Text und Fotos: Volker Mehnert
Wenn die Liechtensteinische Fürstenfamilie die Ski unterschnallt und sich in Malbun im Schnee tummelt, bleiben die Paparazzi zu Hause. Das Interesse der Skandaljournaille an der Monarchie in diesem Kleinstaat ist erstaunlich gering, und Fürst Hans-Adam II. kann deshalb ohne Bodyguards in seinem heimischen Skigebiet erscheinen. Wenn er hin und wieder die Skibrille abnimmt und von seinen Landsleuten erkannt wird, entlockt er ihnen höchstens die wohlwollende, aber wenig überraschte Bemerkung: "Ach, der Fürscht." Und mit ihm scheint sich ganz Liechtenstein auf den heimischen Pisten zu tummeln. Volker Mehnert war dabei.

Wer im Skilift oder auf der Hütte versucht, nach irgendwelchen Gerüchten oder gar Skandalgeschichten rund um das Fürstenhaus zu bohren, erhält von den Untertanen eine freundliche, aber bestimmte Abfuhr: "Unser Fürscht, der is´ scho recht. Er sitzt im Schloss, hat eine Frau, und bei der bleibt er. Und der Thronfolger muss arbeiten wie jeder andere, der hat keine Zeit für Extratouren. Eben ganz normale Leut´." Soweit Volkes Stimme, und die gilt nicht wenig in Liechtenstein. Mit ein paar Unterschriften lässt sich dort nämlich ohne weiteres ein Referendum anzetteln, und die Bürger haben in aller Ruhe schon manches Gesetz geändert oder zu Fall gebracht, das Fürst oder Parlament bereits für beschlossene Sache erklärt hatten.

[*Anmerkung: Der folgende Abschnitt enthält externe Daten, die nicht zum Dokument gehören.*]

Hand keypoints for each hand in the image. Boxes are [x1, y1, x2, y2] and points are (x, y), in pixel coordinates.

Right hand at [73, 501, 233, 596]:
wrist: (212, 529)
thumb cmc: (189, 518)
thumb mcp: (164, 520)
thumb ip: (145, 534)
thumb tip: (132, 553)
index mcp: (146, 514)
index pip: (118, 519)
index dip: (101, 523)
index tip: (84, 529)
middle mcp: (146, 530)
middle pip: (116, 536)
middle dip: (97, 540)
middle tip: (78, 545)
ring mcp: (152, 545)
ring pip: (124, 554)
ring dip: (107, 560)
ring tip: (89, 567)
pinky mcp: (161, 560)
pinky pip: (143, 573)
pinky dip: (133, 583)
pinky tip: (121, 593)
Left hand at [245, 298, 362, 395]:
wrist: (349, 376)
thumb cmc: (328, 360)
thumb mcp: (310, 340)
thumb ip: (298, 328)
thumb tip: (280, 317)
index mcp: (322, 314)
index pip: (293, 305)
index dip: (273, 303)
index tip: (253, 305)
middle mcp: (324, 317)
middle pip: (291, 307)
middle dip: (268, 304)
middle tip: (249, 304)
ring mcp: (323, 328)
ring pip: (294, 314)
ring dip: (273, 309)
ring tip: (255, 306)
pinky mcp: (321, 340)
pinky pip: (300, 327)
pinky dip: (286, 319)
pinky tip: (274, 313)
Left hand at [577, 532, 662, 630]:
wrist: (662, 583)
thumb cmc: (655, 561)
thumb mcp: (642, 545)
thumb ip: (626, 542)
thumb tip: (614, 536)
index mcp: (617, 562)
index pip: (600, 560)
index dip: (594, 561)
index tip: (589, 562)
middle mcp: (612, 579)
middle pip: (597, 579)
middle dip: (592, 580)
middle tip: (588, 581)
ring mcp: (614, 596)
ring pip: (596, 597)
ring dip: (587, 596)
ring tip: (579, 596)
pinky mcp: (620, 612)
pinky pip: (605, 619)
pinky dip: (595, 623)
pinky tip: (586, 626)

Malbun, Liechtensteins Wintersportzentrum,liegt hoch über dem Oberlauf des Rheins. Abfahrten und Liftanlagen sind in zwei halbrunde Schneeschüsseln eingebettet,die in ihrer ebenmäßigen Form an Vulkankrater erinnern. Obwohl das Skigebiet relativ klein ist, besitzen die Pisten einen abwechslungsreichen Charakter.Oberhalb der üblichen Anfängerhügel spurt man eine Anzahl extrem breiter Rennbahnen, dazu gibt es einige Steilhänge für Könner sowie eine fast drei Kilometer lange Abfahrt vom zweitausend Meter hoch gelegenen Sareiserjoch bis hinunter in den Ort.

Alle Pisten werden mit penibler Sorgfalt präpariert, die Fahrer der Pistenraupen sind sich einig in ihrem gründlichen Tun: "Wir haben eben nur dieses eine Skigebiet in Liechtenstein, und das soll sich dann wenigstens in bestem Zustand befinden."
Trotzdem präsentiert sich das wohlhabende Liechtenstein, verglichen mit anderen Skigebieten in Österreich und der Schweiz, im Winter als eher preiswertes Urlaubsziel, die Liftkarten gehören sogar zu den günstigsten im gesamten Alpenraum.